Independent Schools Council wins judicial review of Charity Commission`s interpretation of the law on public benefit
The Charities Act 2006 removed the legal presumption that all charities with aims for the advancement of education, religion and relief of poverty are for the public benefit. All charities regardless of their aims must now actively demonstrate that their objects are for the benefit of the public.
Before the 2006 Act came into being, the majority of charitable independent schools met the legal presumption because their object was the advancement of education. This legal presumption was removed by the Act when it came into force. The result is that all charities, including charitable independent schools have to actively demonstrate that they satisfy the public benefit requirement to maintain their charitable status.

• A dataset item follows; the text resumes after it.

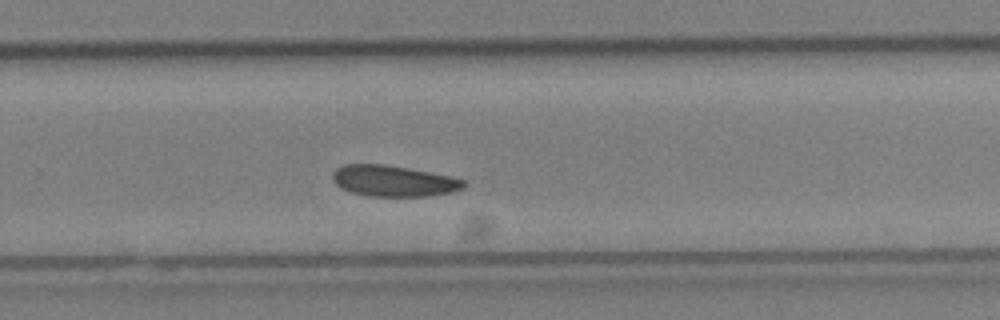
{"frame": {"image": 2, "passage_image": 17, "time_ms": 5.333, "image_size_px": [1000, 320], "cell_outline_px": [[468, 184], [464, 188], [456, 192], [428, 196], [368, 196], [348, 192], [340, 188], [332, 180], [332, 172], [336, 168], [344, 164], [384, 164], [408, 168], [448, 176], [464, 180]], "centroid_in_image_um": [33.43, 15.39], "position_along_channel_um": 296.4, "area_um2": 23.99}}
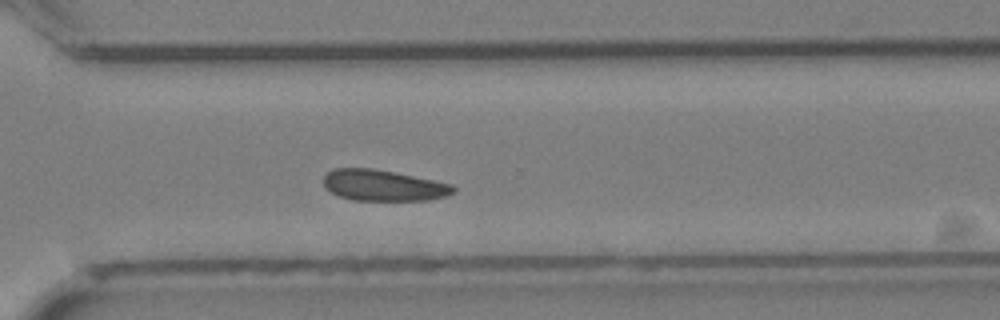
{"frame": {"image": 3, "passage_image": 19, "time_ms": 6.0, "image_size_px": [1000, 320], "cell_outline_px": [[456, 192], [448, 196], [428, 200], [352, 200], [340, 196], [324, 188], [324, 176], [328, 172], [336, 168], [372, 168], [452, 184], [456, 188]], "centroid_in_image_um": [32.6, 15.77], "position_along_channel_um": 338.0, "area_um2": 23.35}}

Meeting the public benefit test in the context of the Charity Commission's public benefit guidance has proven problematic for charities which traditionally charge higher fees for their services, in particular independent fee-charging schools and some private care homes. In the case of Re Resch  the court considered the impact that a charity charging fees would have on the public benefit requirement. It was confirmed that whilst fee-charging charities could be charitable, excluding those who could not afford to pay the fees from the opportunity to benefit was not charitable.
In 2008 the Charity Commission carried out its first public reviews on 12 charities, including five independent schools. At the time three of the schools were deemed to be for the public benefit and all of these three schools offered bursaries to pupils who would otherwise not been able to afford to attend. The Charity Commission seemed to be satisfied that by offering bursaries the schools were accessible to everyone, regardless of income and that the schools were operating for the benefit of the public.
Two of the schools were deemed by the Charity Commission not to meet the public benefit requirement in the context of its public benefit guidance. The key difference between those schools that were deemed to be operating for the benefit of the public and those which were not seemed to lie in the percentage of pupils in the school who were able to attend due to a bursary being offered. In the two schools which failed the public benefit test either no bursaries were offered or only a very small percentage of the pupils at the school were attending due to being given a bursary. The two schools which initially failed the public benefit test have since introduced a mix of new and additional bursary assistance, and the Charity Commission has concluded that the schools are now operating for the public benefit.
Dissatisfaction with the Charity Commission`s guidance has become evident, with independent schools unclear on what measures they should be taking to qualify as giving a public benefit. There is also some debate about whether the Charity Commission`s public benefit guidance is legally correct. The Attorney General has asked the Charity Tribunal to review the way in which the public benefit test has been applied by the Charity Commission in regard to independent schools. It is also hoped that clear guidance will be issued on what independent schools need to do in order to meet the public benefit test.
Furthermore the Independent Schools Council (ICS) has welcomed the Attorney General referring the issue to the Charity Tribunal to review and is bringing its own case for judicial review. The ICS is keen for the courts to look at the implications that the Charity Commission's public benefit test will have on the independent schools sector, and also for some clarity and guidance with regard to the correct legal position. It remains to be seen whether as a result of this the Charity Commission will need to re-write some, or all of its guidance.